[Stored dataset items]
★ ★ ★ ★

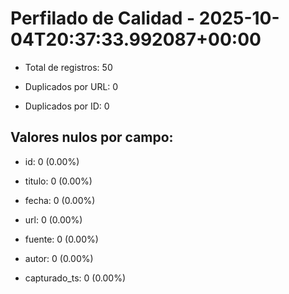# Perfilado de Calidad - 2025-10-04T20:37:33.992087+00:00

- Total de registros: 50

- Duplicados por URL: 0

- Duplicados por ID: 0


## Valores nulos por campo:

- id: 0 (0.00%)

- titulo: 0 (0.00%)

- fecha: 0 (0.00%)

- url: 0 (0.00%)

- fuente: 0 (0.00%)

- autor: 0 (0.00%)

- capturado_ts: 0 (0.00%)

★ ★ ★ ★

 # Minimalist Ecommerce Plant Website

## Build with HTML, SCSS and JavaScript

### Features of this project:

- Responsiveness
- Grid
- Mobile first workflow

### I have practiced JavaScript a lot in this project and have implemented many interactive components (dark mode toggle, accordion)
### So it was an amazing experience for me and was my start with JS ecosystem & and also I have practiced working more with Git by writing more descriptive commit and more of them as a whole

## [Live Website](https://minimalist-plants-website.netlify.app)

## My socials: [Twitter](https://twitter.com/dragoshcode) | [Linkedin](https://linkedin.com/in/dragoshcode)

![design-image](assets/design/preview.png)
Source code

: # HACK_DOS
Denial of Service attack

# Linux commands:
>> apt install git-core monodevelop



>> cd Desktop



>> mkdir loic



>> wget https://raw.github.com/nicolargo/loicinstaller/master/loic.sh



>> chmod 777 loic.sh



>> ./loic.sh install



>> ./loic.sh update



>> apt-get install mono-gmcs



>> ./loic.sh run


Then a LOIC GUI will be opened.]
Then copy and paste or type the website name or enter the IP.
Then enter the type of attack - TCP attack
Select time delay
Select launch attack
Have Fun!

★ ★ ★ ★

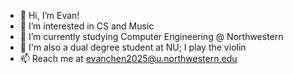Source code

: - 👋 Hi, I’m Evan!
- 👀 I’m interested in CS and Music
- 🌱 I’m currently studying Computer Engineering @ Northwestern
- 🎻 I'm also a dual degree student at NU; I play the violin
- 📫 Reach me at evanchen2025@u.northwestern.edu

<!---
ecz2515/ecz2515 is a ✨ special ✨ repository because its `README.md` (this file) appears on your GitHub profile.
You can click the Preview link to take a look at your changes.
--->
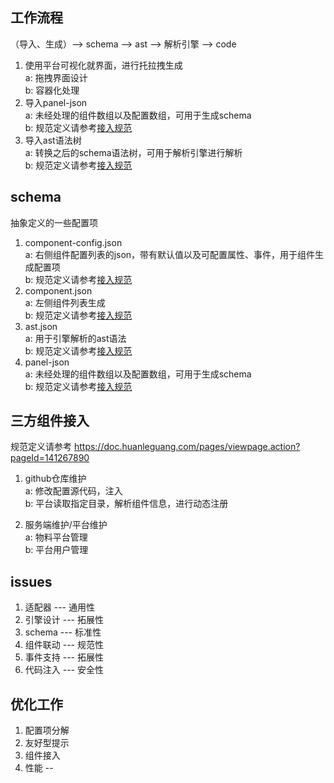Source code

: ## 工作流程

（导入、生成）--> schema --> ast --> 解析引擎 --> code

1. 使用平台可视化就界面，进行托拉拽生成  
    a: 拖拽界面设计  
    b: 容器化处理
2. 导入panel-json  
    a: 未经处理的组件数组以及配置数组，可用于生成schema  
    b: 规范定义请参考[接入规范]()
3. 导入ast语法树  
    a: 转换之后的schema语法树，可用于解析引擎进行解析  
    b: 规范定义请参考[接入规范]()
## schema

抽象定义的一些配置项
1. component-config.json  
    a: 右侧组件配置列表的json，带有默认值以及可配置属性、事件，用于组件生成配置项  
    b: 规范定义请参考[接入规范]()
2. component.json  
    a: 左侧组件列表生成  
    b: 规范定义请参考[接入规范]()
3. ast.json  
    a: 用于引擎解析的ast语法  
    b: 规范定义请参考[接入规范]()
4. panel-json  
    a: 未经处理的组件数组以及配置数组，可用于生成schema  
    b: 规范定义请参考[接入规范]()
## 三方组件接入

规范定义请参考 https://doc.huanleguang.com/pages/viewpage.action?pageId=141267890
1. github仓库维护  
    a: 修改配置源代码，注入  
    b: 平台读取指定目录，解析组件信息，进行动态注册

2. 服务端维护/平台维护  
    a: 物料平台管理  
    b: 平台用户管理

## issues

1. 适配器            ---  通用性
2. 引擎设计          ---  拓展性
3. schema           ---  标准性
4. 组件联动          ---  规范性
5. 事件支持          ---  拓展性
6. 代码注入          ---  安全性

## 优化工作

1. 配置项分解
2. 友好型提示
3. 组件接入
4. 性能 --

★ ★ ★ ★

• **Exercise details**: Go through the records line by line and count those containing the string "attack". Give only the total.

• **Output**: 3